Linear probability model

Summary

The linear probability model

  • Given: a random sample: \(\left( y_i,x_i \right)\) where \(y_i\) can only take values 0 or 1 and \(x_i\) is \(k×1\)
  • Statistical model:

\[E\left( y_i|x_i \right)=x'_iβ\]

  • where \(β\) is a is \(k×1\) vector of unknown parameters.
  • Result:

\[E\left( y_i|x_i \right)=P\left( y_i=1 \mid x_i \right)\]

  • Since we assume that \(P\left( y_i=1 \mid x_i \right)=x'_iβ\) , this model is called the linear probability model (LPM)
  • \(x'_iβ\) is a probability so for the LPM to make sense, \(x'_iβ\) must belong to the interval \(\left[ 0,1 \right]\) .
  • Define \(ε_i=y_i-E\left( y_i|x_i \right)\) such that

\[y_i=x'_iβ+ε_i\]

  • we can estimate \(β\) consistently using OLS (or MM).

Problems with the linear probability model

  • The model assumes constant marginal effects ,

\[ \frac{∂E\left( y|x \right)}{∂x_j}= \frac{∂P\left( y|x \right)}{∂x_j}=β_j\]

  • This is unreasonable in most cases.
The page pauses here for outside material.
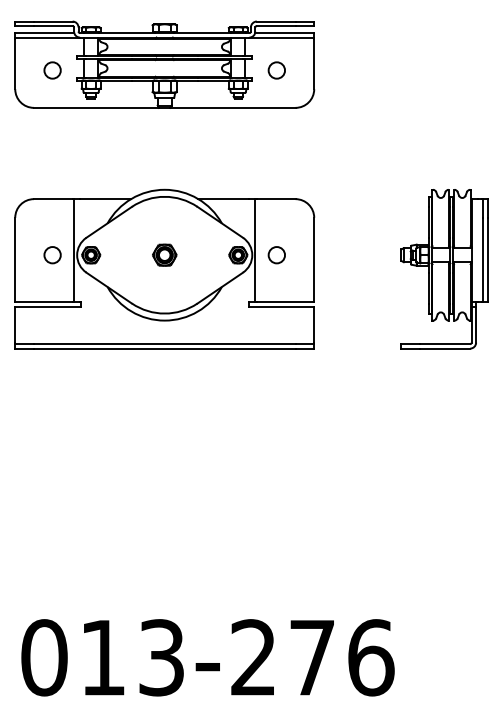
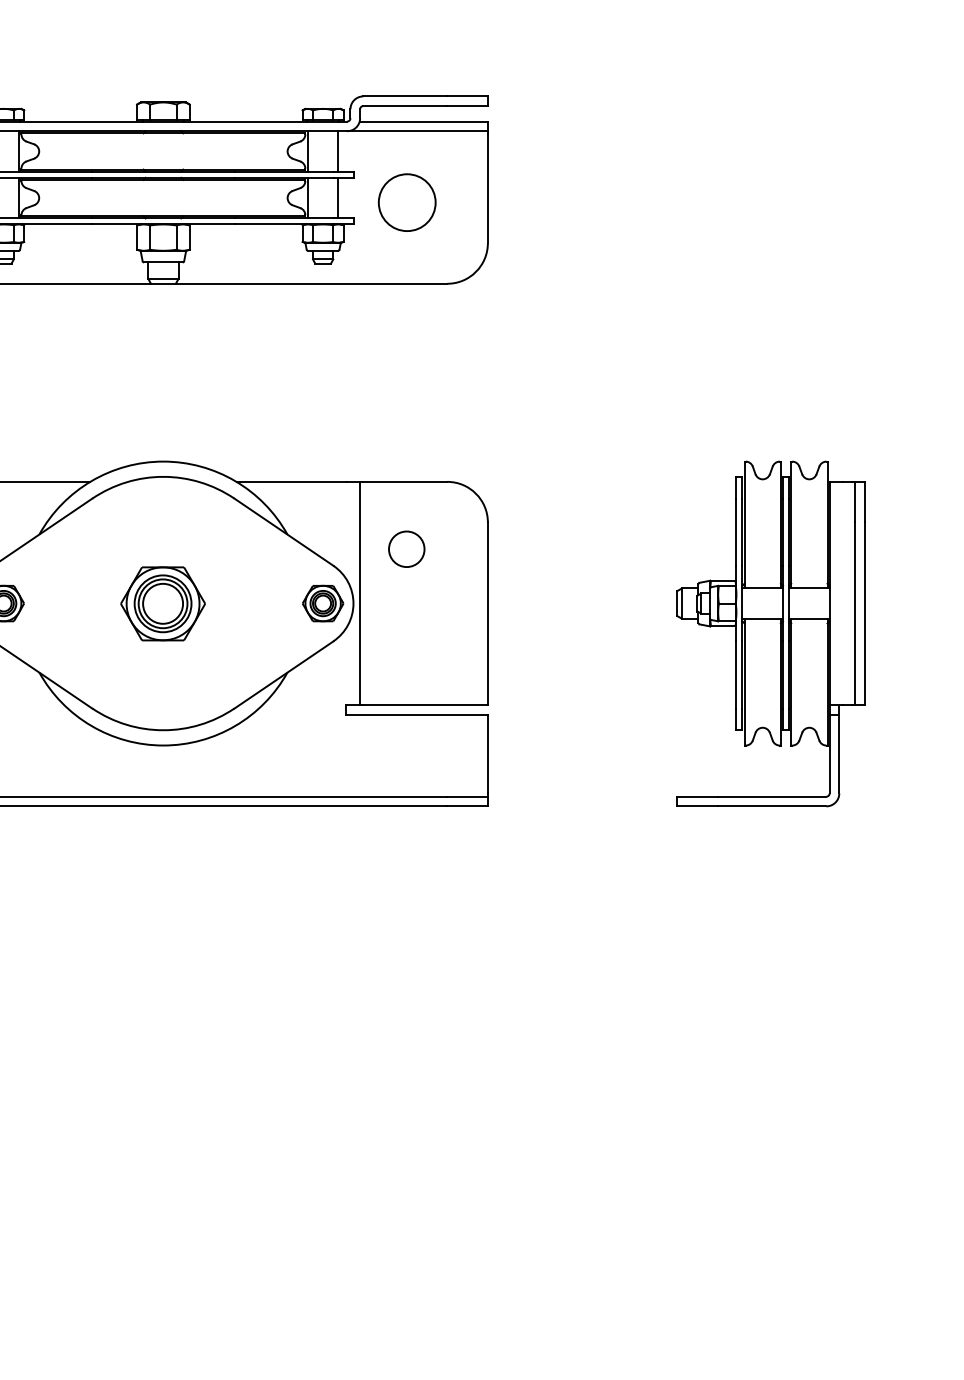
circle: (276, 70) -> (406, 202), size x1.6
part: (164, 254) -> (162, 602), size x1.6
circle: (276, 255) -> (406, 549), moved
In general, \(∂P\left( y|x \right)/∂x_j\) will decrease in \(x_j\) as \(x_j\) gets large.
  • \(ε_i\) can only take two values, \(1-x'_iβ\) and \(-x'_iβ\) with conditional probabilities \(x'_iβ\) and \(1-x'_iβ\) . Exogeneity holds but

\[Var\left( ε_i|x_i \right)=x'_iβ\left( 1-x'_iβ \right)\]

  • which is not constant. We have a complicated form of heteroscedasticity.
  • Predicted values, \({\hat{y}}_i=x'_ib\) , which are probabilities, may end up outside the \(\left[ 0,1 \right]\) interval.